The 2019 top overall pick in the Major League Baseball draft, Adley Rutschman #35 of the Baltimore Orioles looks on before the Orioles play the San Diego Padres at Oriole Park at Camden Yards on June 25, 2019 in Baltimore, Maryland. (Photo by Patrick Smith/Getty Images)
There are some prospects in camp now but anyone on the 40-man roster is locked out by the owners.
First lockdowns. Now lockouts. What a mess. Just keep steamrolling the fan, MLB.
My favorite spring training site of all time will shock you. It’s not Port St. Lucie or Tampa or even beautiful Scottsdale, where the Giants call home. Certainly, that is No. 2 in my book. But my favorite spring training site of all time was where the Padres used to train before they moved to Peoria.
And that is Yuma, Arizona, known for the territorial prison. The nightlife wasn’t great but after a long hot day working spring training, a cold beer out of the cooler is all you need. The key was that Yuma’s access to the players for the fans and the media was off the charts. The clubhouse was big so you could have wonderful sit-down conversations with the players and Hall of Famer Tony Gwynn set the tone for the rest of the team by being accessible and kind … and funny with the greatest laugh the game has ever heard.

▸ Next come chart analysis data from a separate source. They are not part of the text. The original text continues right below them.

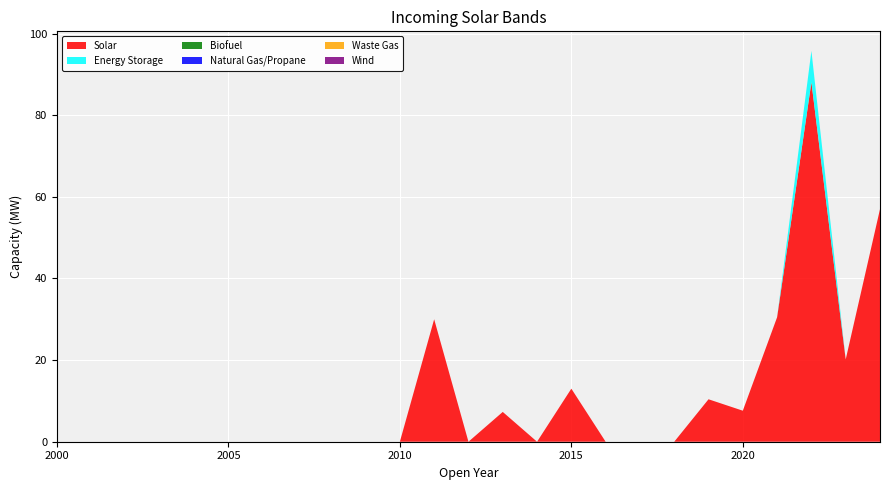

Reading left to right, extract all data points from this chart.

Solar: 2000=0.0	2001=0.0	2002=0.0	2003=0.0	2004=0.0	2005=0.0	2006=0.0	2007=0.0	2008=0.0	2009=0.0	2010=0.0	2011=30.0	2012=0.0	2013=7.3	2014=0.0	2015=13.0	2016=0.0	2017=0.0	2018=0.0	2019=10.4	2020=7.6	2021=30.5	2022=88.1	2023=20.2	2024=57.0
Energy Storage: 2000=0.0	2001=0.0	2002=0.0	2003=0.0	2004=0.0	2005=0.0	2006=0.0	2007=0.0	2008=0.0	2009=0.0	2010=0.0	2011=0.0	2012=0.0	2013=0.0	2014=0.0	2015=0.0	2016=0.0	2017=0.0	2018=0.0	2019=0.0	2020=0.0	2021=0.0	2022=7.7	2023=0.0	2024=0.0
Biofuel: 2000=0.0	2001=0.0	2002=0.0	2003=0.0	2004=0.0	2005=0.0	2006=0.0	2007=0.0	2008=0.0	2009=0.0	2010=0.0	2011=0.0	2012=0.0	2013=0.0	2014=0.0	2015=0.0	2016=0.0	2017=0.0	2018=0.0	2019=0.0	2020=0.0	2021=0.0	2022=0.0	2023=0.0	2024=0.0
Natural Gas/Propane: 2000=0.0	2001=0.0	2002=0.0	2003=0.0	2004=0.0	2005=0.0	2006=0.0	2007=0.0	2008=0.0	2009=0.0	2010=0.0	2011=0.0	2012=0.0	2013=0.0	2014=0.0	2015=0.0	2016=0.0	2017=0.0	2018=0.0	2019=0.0	2020=0.0	2021=0.0	2022=0.0	2023=0.0	2024=0.0
Waste Gas: 2000=0.0	2001=0.0	2002=0.0	2003=0.0	2004=0.0	2005=0.0	2006=0.0	2007=0.0	2008=0.0	2009=0.0	2010=0.0	2011=0.0	2012=0.0	2013=0.0	2014=0.0	2015=0.0	2016=0.0	2017=0.0	2018=0.0	2019=0.0	2020=0.0	2021=0.0	2022=0.0	2023=0.0	2024=0.0
Wind: 2000=0.0	2001=0.0	2002=0.0	2003=0.0	2004=0.0	2005=0.0	2006=0.0	2007=0.0	2008=0.0	2009=0.0	2010=0.0	2011=0.0	2012=0.0	2013=0.0	2014=0.0	2015=0.0	2016=0.0	2017=0.0	2018=0.0	2019=0.0	2020=0.0	2021=0.0	2022=0.0	2023=0.0	2024=0.0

Also, there was never a traffic jam in Yuma, a town that also has the greatest high school nickname of all in my book: The Criminals. I used to have a shirt with a Tommy Lee Jones looking character peering out from behind prison bars. The school was founded in 1909 and soon moved to the abandoned Yuma Territorial Prison. Hence, they became the Criminals or the Crims. The student store is named “The Cell Block.’’
Desert Sun Stadium Game Action 1970’s/1980’s, (Photo Courtesy of Fantography)
Those Padres played in a delightful little ballpark called Desert Sun Stadium and the press box was right on top of the action as were the fans. I remember first seeing a young second basemen in the back field workouts and was immediately impressed because during infield, yes teams used to take infield, this young player would get grass stains on his uni. His name: Roberto Alomar.
My first year with the Padres the players allowed me to be in the NCAA Pool, another rite of spring, watching March Madness. All this helps bond a team, something else the analytic people don’t understand. As for bonding, I won the tournament that year in 1988. Instant respect from the Padres players.
Spring training is a time for a team to begin to come together. It’s a time to learn more about the game from instructors who really know their stuff and has been passed down through the generations, as long as they are allowed to teach – and that is a big if these days. It’s a time for the fans to enjoy every aspect of the day at the complex.
MLB has locked out its own players and its own fans. How does any of that make sense?
The sound of a fastball popping in the glove or a baseball squarely hitting the bat is missing in Rob Manfred’s Silent Spring.
Consider this from longtime Mets fan Cindy Moskey. “I’ve been taking my kids to Spring Training for 30 years. It was always a special thing to look forward to after winter, a trip to Port St. Lucie was always a highlight,’’ she told me. “So great to get close to the players on the practice fields and at the games. We have a collection of baseballs from spring training. We always went to see our favorite players. Sure hope baseball can reach an agreement. Families look forward to this special time of year.’’
They sure do. Maybe someone can get that message to Manfred and the owners and get them down off that steamroller.